The U.S. Supreme Court cleared the way for collections in 2018 by ruling states could compel companies like Wayfair into sending them a tax. The company lost its case against South Dakota in June of that year.
In Arkansas, Amazon already had plans in the works to begin collections, but lawmakers locked in all the other “marketplace facilitators.”
Now the money is rolling into DFA and is being eyed across the street at the State Capitol.
“We thought that those marketplace facilitators alone would account for $20-plus million a year,” Hardin said. “We can say pretty confidently now that that number may be even doubled.”

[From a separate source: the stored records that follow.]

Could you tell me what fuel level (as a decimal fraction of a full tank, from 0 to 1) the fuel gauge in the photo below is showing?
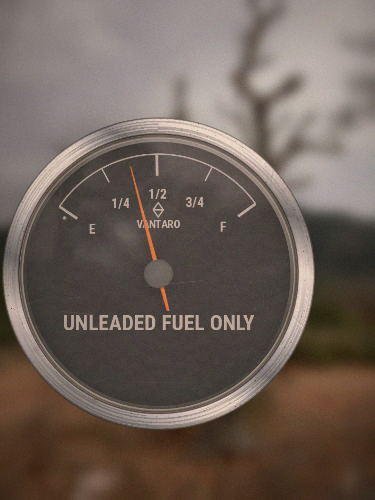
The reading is 0.375
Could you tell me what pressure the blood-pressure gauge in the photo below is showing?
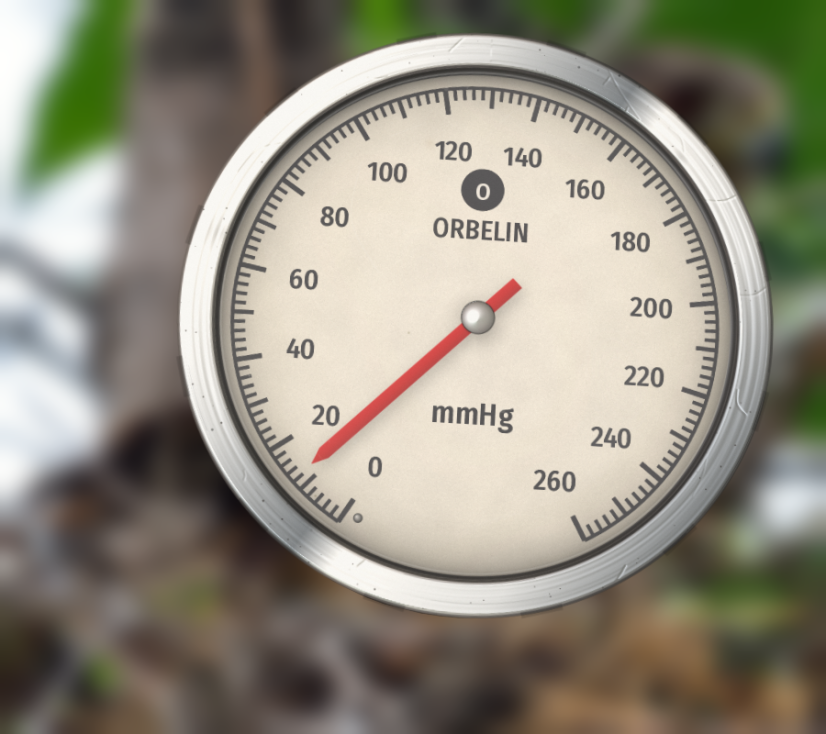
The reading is 12 mmHg
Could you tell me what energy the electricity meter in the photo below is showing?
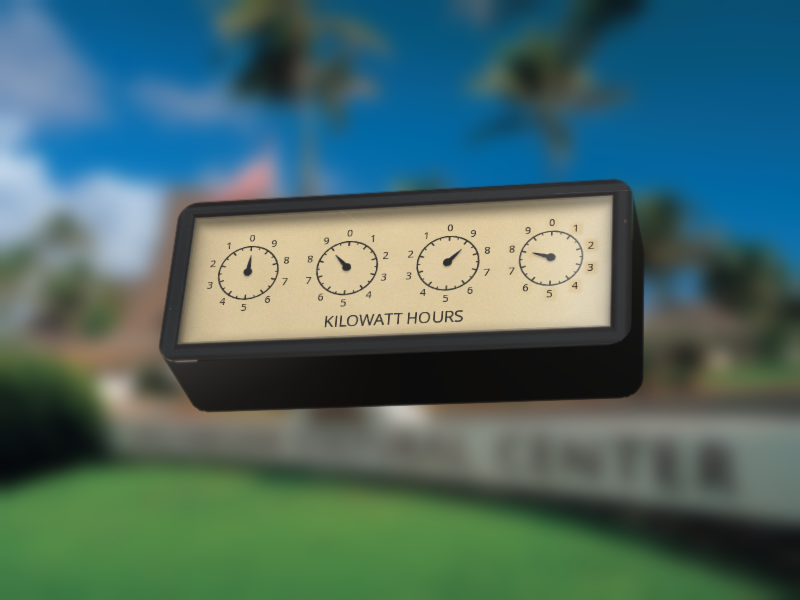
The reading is 9888 kWh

That equals about $32 million heading back to the state this year.
The goal was to level the playing field for brick-and-mortar retail, including Arkansas giants like Walmart and Dillard’s. Objections came from advocates for smaller businesses who now face a miss mash of state tax laws and local levies. Early on, Hardin says it hasn’t hampered those companies because of how the law is written here and the uniform registration system Arkansas joined.
“If it’s a company that’s not doing much business in Arkansas, less than $100,000 or less than 200 transactions, then sales tax is not a factor,” he said.
That allows for a way to still shop small and avoid the tax, but with more and more sellers taking part in marketplaces set up by Amazon, eBay and Etsy, the tax gets collected no matter the size of the maker or marketer. Meaning all the big boys playing ball, so you might as well get used to it. The state sure hopes you do.
“The money is coming back and being invested back into the state, and obviously ultimately staying in Arkansas, which is good news,” Hardin said.
The Arkansas sales tax rate is right in the middle when compared with its six neighboring states. It’s below the 7% in Tennessee and Mississippi, but well above the roughly 4% rates in Oklahoma, Missouri and Louisiana. The latter two are among the only three states left that have sales taxes but have not begun collecting from remote sellers. The third state is Florida, according to the National Conference of State Legislatures.